• PROBLEM DETAILS
Transcribe exactly the lines that fall between the one holding "176: (600, 713)" and the one holding "213: (688, 1244)", inclusive, from the entries below.

• DATASET CONTENT
-------
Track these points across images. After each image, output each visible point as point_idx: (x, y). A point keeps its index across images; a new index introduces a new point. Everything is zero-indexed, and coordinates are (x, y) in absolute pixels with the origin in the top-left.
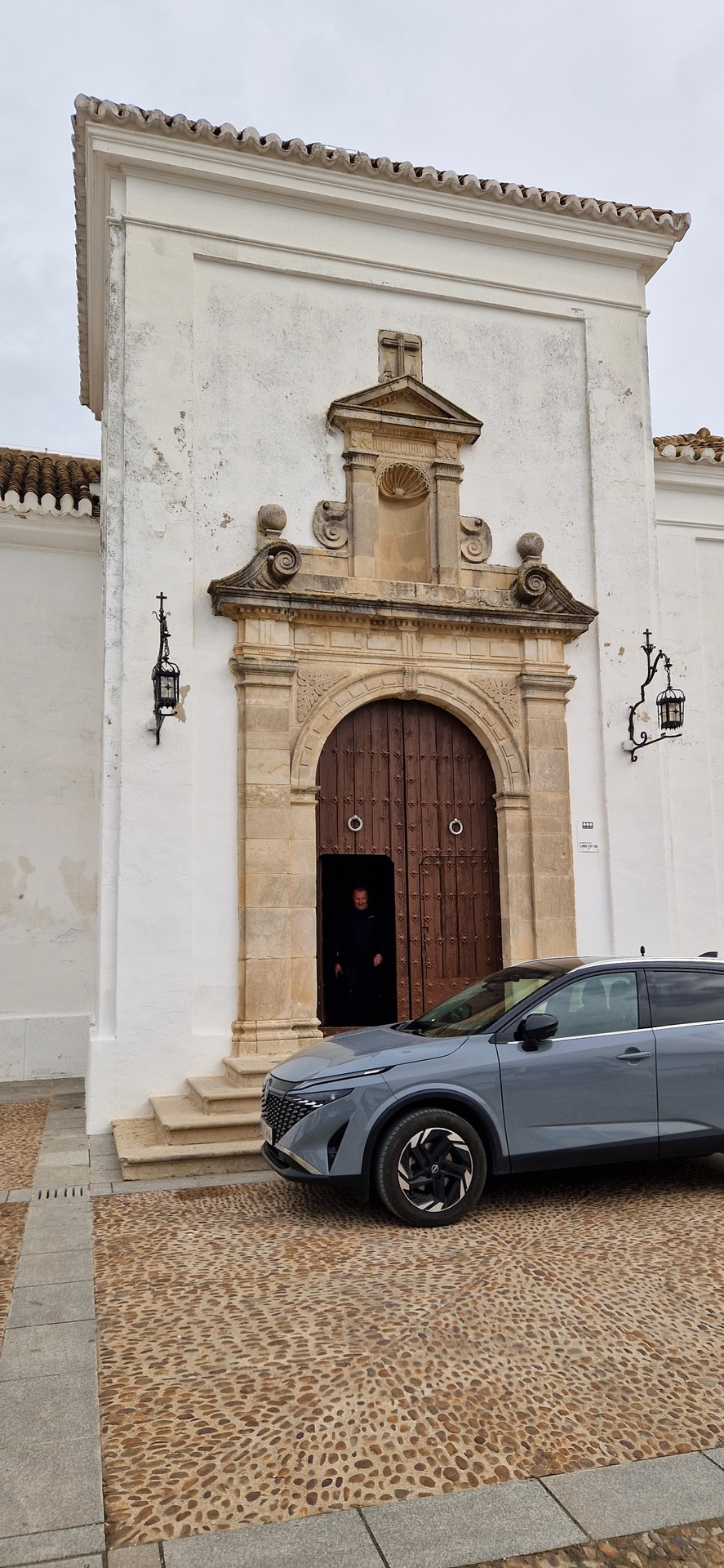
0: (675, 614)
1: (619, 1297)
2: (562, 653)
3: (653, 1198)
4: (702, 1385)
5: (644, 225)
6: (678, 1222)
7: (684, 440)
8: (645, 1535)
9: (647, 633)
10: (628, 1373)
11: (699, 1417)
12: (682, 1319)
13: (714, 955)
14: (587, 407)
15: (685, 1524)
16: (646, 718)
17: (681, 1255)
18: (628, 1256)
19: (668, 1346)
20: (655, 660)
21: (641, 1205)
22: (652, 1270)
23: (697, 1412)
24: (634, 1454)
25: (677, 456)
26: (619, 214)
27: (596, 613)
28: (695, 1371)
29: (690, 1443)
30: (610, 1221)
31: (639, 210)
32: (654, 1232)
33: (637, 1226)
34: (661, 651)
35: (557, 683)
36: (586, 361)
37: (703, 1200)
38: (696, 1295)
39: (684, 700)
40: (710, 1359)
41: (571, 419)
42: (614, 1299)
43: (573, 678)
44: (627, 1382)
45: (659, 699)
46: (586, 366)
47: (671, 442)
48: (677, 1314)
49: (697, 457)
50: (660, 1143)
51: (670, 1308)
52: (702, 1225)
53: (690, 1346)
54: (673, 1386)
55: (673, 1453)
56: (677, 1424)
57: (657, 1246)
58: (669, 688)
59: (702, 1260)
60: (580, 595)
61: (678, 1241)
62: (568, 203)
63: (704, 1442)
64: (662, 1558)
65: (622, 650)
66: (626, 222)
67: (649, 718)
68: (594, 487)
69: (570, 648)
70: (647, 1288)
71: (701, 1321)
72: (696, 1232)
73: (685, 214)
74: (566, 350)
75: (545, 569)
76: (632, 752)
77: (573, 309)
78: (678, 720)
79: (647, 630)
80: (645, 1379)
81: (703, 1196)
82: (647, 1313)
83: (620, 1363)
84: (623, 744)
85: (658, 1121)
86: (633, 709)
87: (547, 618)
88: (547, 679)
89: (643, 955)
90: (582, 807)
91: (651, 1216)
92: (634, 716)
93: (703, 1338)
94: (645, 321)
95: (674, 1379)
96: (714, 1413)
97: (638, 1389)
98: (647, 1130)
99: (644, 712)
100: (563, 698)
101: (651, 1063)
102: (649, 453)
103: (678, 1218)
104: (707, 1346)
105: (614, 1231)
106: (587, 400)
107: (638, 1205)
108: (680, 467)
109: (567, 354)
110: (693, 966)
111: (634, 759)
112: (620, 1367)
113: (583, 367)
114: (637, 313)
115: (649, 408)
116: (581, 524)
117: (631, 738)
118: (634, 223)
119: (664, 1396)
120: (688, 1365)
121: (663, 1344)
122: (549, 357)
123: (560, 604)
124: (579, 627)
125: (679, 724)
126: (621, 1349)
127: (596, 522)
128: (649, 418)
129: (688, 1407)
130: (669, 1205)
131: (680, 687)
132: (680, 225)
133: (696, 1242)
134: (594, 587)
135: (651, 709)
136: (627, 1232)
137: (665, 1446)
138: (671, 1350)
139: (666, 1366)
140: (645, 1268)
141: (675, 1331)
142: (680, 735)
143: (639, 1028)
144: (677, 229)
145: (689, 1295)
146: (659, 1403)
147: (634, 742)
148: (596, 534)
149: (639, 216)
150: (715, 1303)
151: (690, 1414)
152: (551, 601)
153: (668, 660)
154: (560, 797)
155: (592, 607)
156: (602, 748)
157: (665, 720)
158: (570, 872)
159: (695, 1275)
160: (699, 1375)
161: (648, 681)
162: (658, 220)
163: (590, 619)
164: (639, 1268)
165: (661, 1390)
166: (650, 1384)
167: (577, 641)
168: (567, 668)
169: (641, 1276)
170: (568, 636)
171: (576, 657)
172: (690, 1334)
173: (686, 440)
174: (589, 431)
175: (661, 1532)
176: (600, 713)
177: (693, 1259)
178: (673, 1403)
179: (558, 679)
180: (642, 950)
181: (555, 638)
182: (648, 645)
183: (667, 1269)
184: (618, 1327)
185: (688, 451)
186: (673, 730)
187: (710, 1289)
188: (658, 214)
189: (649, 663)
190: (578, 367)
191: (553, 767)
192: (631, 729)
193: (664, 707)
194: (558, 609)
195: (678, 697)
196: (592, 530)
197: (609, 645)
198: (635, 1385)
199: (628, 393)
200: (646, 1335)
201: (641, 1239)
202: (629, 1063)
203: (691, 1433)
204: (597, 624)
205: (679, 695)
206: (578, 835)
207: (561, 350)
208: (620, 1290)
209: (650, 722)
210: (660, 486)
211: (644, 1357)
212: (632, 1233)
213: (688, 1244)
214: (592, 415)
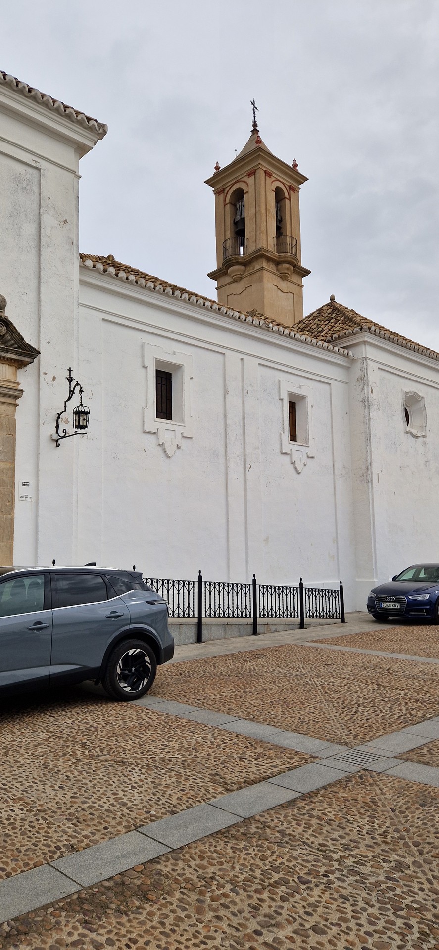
0: (88, 361)
1: (13, 777)
2: (15, 374)
3: (44, 713)
4: (55, 823)
5: (80, 123)
6: (57, 726)
7: (99, 259)
8: (6, 924)
9: (70, 370)
10: (10, 824)
11: (50, 843)
12: (50, 784)
13: (94, 564)
14: (39, 224)
15: (32, 911)
16: (67, 421)
17: (55, 746)
18: (22, 751)
19: (38, 803)
20: (74, 387)
21: (35, 718)
22: (36, 757)
23: (50, 840)
24: (6, 874)
25: (93, 267)
26: (65, 111)
27: (39, 353)
28: (52, 814)
29: (42, 860)
30: (15, 730)
31: (77, 113)
32: (41, 734)
33: (31, 731)
34: (77, 382)
35: (11, 393)
36: (40, 195)
37: (73, 710)
38: (60, 768)
39: (89, 413)
40: (63, 806)
41: (29, 229)
42: (8, 779)
43: (22, 391)
44: (9, 830)
45: (75, 411)
46: (40, 198)
47: (91, 258)
48: (47, 782)
49: (105, 271)
50: (50, 678)
51: (44, 779)
52: (71, 725)
53: (52, 800)
54: (37, 826)
55: (31, 868)
56: (36, 850)
57: (42, 742)
58: (81, 405)
59: (68, 746)
60: (29, 339)
61: (55, 737)
62: (33, 93)
63: (51, 857)
64: (14, 935)
65: (54, 378)
66: (69, 117)
67: (68, 421)
68: (42, 274)
69: (21, 372)
70: (31, 769)
71: (61, 783)
72: (67, 730)
73: (104, 125)
74: (27, 184)
75: (7, 319)
76: (57, 441)
77: (34, 161)
78: (85, 424)
79: (70, 368)
80: (20, 826)
81: (74, 708)
82: (29, 784)
83: (6, 819)
84: (51, 435)
85: (50, 665)
86: (59, 415)
87: (7, 351)
88: (4, 390)
89: (54, 565)
90: (23, 472)
91: (41, 724)
92: (59, 419)
93: (60, 793)
94: (78, 181)
95: (39, 822)
96: (60, 838)
97: (15, 833)
98: (43, 672)
99: (66, 418)
100: (14, 403)
101: (49, 631)
102: (77, 262)
103: (57, 723)
104: (62, 798)
105: (16, 737)
106: (39, 219)
107: (34, 718)
108: (95, 274)
109: (28, 187)
110: (82, 571)
111: (58, 446)
112: (5, 822)
113: (38, 199)
114: (74, 175)
115: (78, 234)
116: (32, 296)
117: (57, 433)
118: (74, 119)
119: (30, 834)
120: (49, 812)
121: (35, 802)
122: (16, 186)
123: (16, 343)
124: (27, 359)
125: (86, 427)
126: (8, 810)
127: (42, 296)
128: (78, 240)
129: (44, 838)
130: (53, 715)
131: (88, 405)
132: (101, 131)
133: (65, 736)
134: (39, 337)
135: (69, 416)
136: (24, 736)
137: (28, 864)
138: (40, 805)
139: (35, 815)
140: (32, 757)
141: (44, 792)
142: (86, 433)
143: (44, 610)
144: (100, 132)
145: (56, 769)
146: (27, 839)
147: (59, 435)
148: (42, 303)
149: (77, 116)
150: (71, 771)
151: (45, 842)
152: (10, 340)
153: (81, 388)
154: (8, 465)
155: (37, 349)
156: (38, 437)
157: (77, 424)
158: (12, 513)
159: (62, 756)
160: (54, 817)
161: (69, 399)
162: (88, 122)
163: (35, 356)
164: (28, 757)
165: (30, 831)
166: (23, 828)
167: (26, 368)
168: (19, 384)
169: (28, 762)
170: (21, 365)
171: (25, 378)
172: (53, 793)
173: (100, 259)
174: (40, 238)
175: (16, 920)
176: (39, 415)
177: (63, 747)
178: (36, 837)
179: (12, 391)
180: (54, 562)
181: (12, 364)
182: (70, 377)
183: (45, 755)
184: (8, 797)
185: (100, 266)
186: (82, 430)
187: (70, 763)
188: (89, 119)
189: (70, 388)
190: (35, 197)
191: (5, 446)
192: (57, 427)
193: (77, 415)
194: (14, 346)
195: (86, 411)
196: (39, 301)
197: (46, 373)
198: (13, 831)
199: (65, 222)
200: (25, 798)
201: (32, 739)
202: (35, 632)
203: (44, 854)
204: (39, 360)
205: (86, 410)
206: (19, 490)
207: (25, 184)
208: (14, 773)
209: (69, 425)
210: (83, 283)
211: (22, 812)
212: (27, 736)
213: (60, 738)
214: (42, 230)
-------
• ANSWER FOR THE TASK
176: (600, 713)
177: (693, 1259)
178: (673, 1403)
179: (558, 679)
180: (642, 950)
181: (555, 638)
182: (648, 645)
183: (667, 1269)
184: (618, 1327)
185: (688, 451)
186: (673, 730)
187: (710, 1289)
188: (658, 214)
189: (649, 663)
190: (578, 367)
191: (553, 767)
192: (631, 729)
193: (664, 707)
194: (558, 609)
195: (678, 697)
196: (592, 530)
197: (609, 645)
198: (635, 1385)
199: (628, 393)
200: (646, 1335)
201: (641, 1239)
202: (629, 1063)
203: (691, 1433)
204: (597, 624)
205: (679, 695)
206: (578, 835)
207: (561, 350)
208: (620, 1290)
209: (650, 722)
210: (660, 486)
211: (644, 1357)
212: (632, 1233)
213: (688, 1244)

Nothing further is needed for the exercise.